El multimillonario eremita Philip Fleck ha decidido volver a ocupar la silla de director, a los cinco años del estreno de su primera película, autofinanciada, el fiasco de cuarenta millones de dólares La última oportunidad, que fue ridiculizada y retirada de la programación pocos días después del estreno. Ahora Fleck anuncia que va a realizar una obra relativamente tradicional, una comedia de acción, Nosotros, los veteranos. La trama gira alrededor de dos veteranos del Vietnam, quienes, tras haber tocado fondo, idean una lucrativa actividad: robar bancos. De nuevo, Fleck se auto financiará la película, que ha escrito él mismo, y sostiene que contendrá mucho del humor irónico tan característico de las películas del gran Robert Altman de los setenta. Fleck también promete algunas sorpresas en el reparto, que se anunciarán próximamente. Esperemos que Fleck -cuyo patrimonio actual ronda los veinte mil millones de dólares- no intente transformar esta presunta comedia en una sesuda película seudobergmaniana sobre la angustia existencial, sobre todo porque la angustia existencial no casa bien con el perfil de la ciudad de Chicago.
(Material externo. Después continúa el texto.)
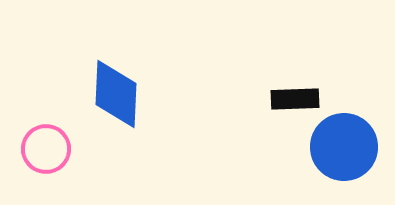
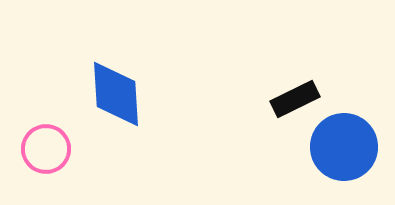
blue diamond: rotated 6 degrees counterclockwise
black rectangle: rotated 24 degrees counterclockwise
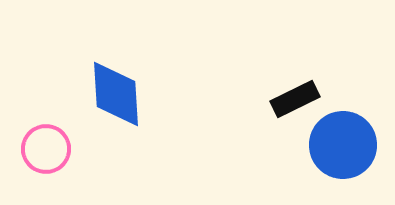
blue circle: moved 1 px left, 2 px up
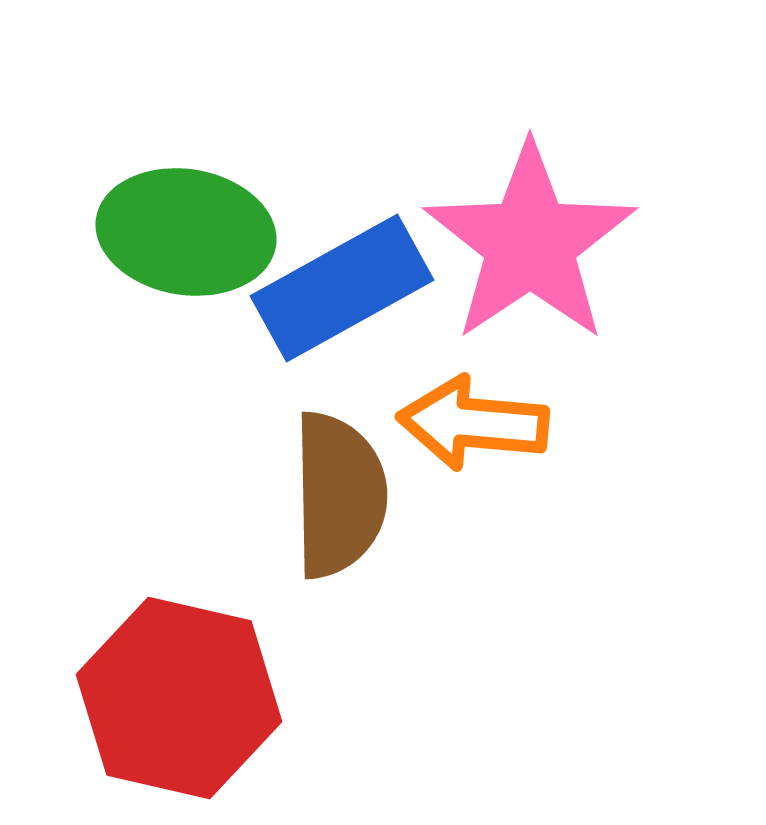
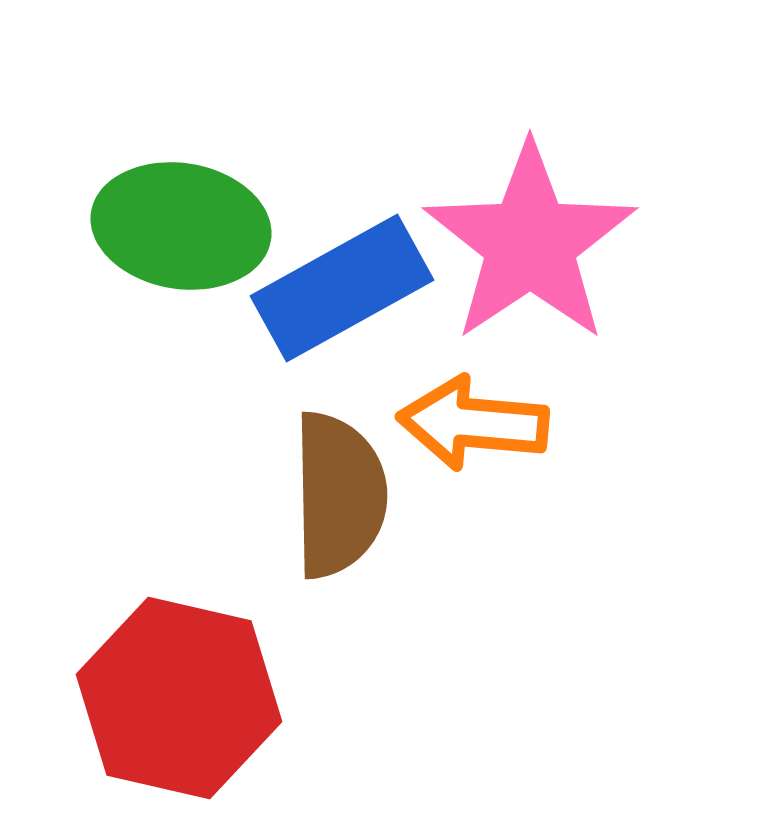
green ellipse: moved 5 px left, 6 px up
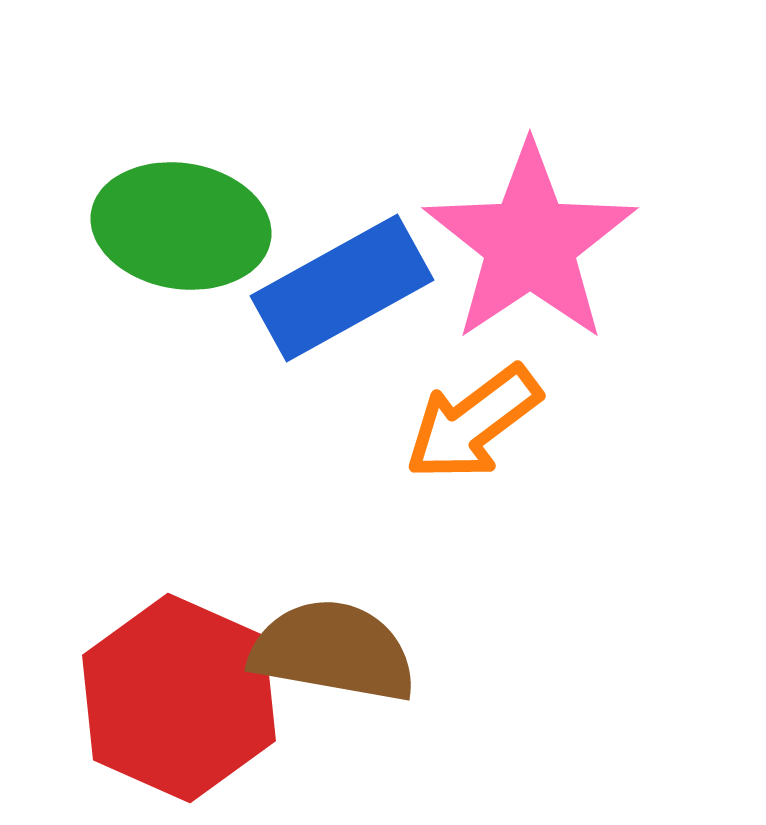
orange arrow: rotated 42 degrees counterclockwise
brown semicircle: moved 6 px left, 156 px down; rotated 79 degrees counterclockwise
red hexagon: rotated 11 degrees clockwise
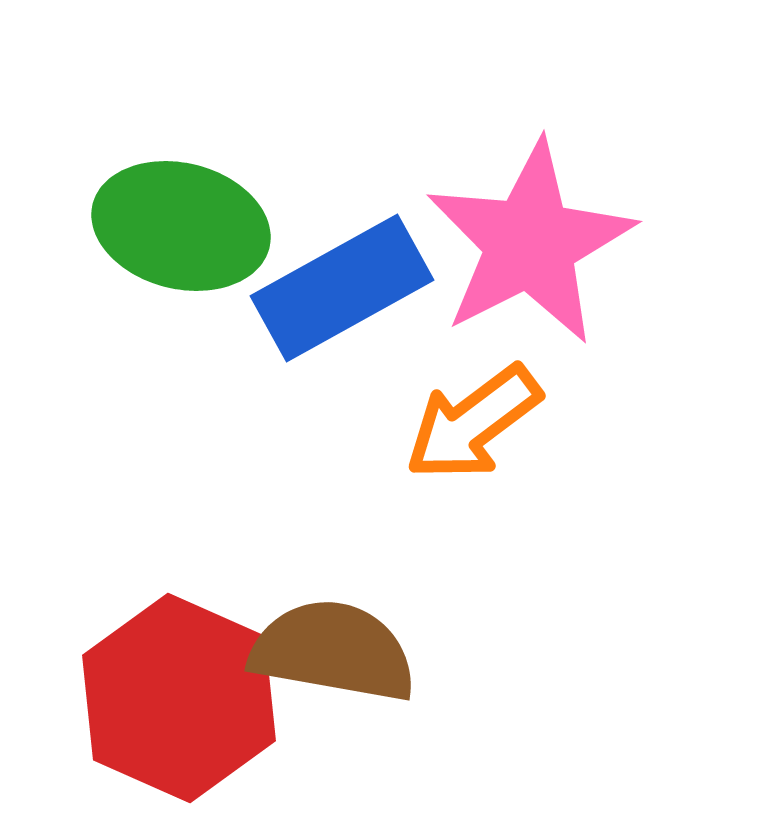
green ellipse: rotated 5 degrees clockwise
pink star: rotated 7 degrees clockwise
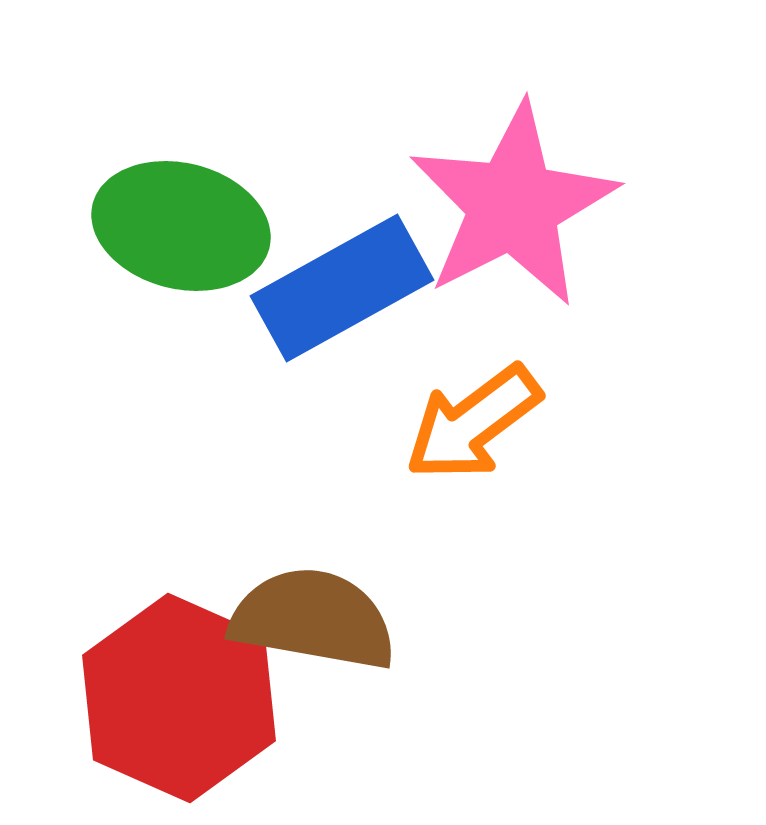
pink star: moved 17 px left, 38 px up
brown semicircle: moved 20 px left, 32 px up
Dejé el periódico. Volví a cogerlo, furioso e incrédulo. Mis ojos se pararon en una frase en particular: «De nuevo Fleck se autofinanciará la película, que ha escrito él mismo».

Qué cabrón. Un cabrón asqueroso sin ningún talento No sólo me había vuelto a robar el guión, sino que esa vez había tenido la osadía de mantener el título original.

Cogí el teléfono y marqué el prefijo de Los Ángeles.

– ¿Alison? -dije.

– Estaba a punto de llamarte.

– ¿Lo has visto?

– Sí -respondió-. Lo he visto.

– No puede hacerlo en serio.

– Tiene veinte mil millones de dólares. Puede hacer en serio lo que le dé la gana.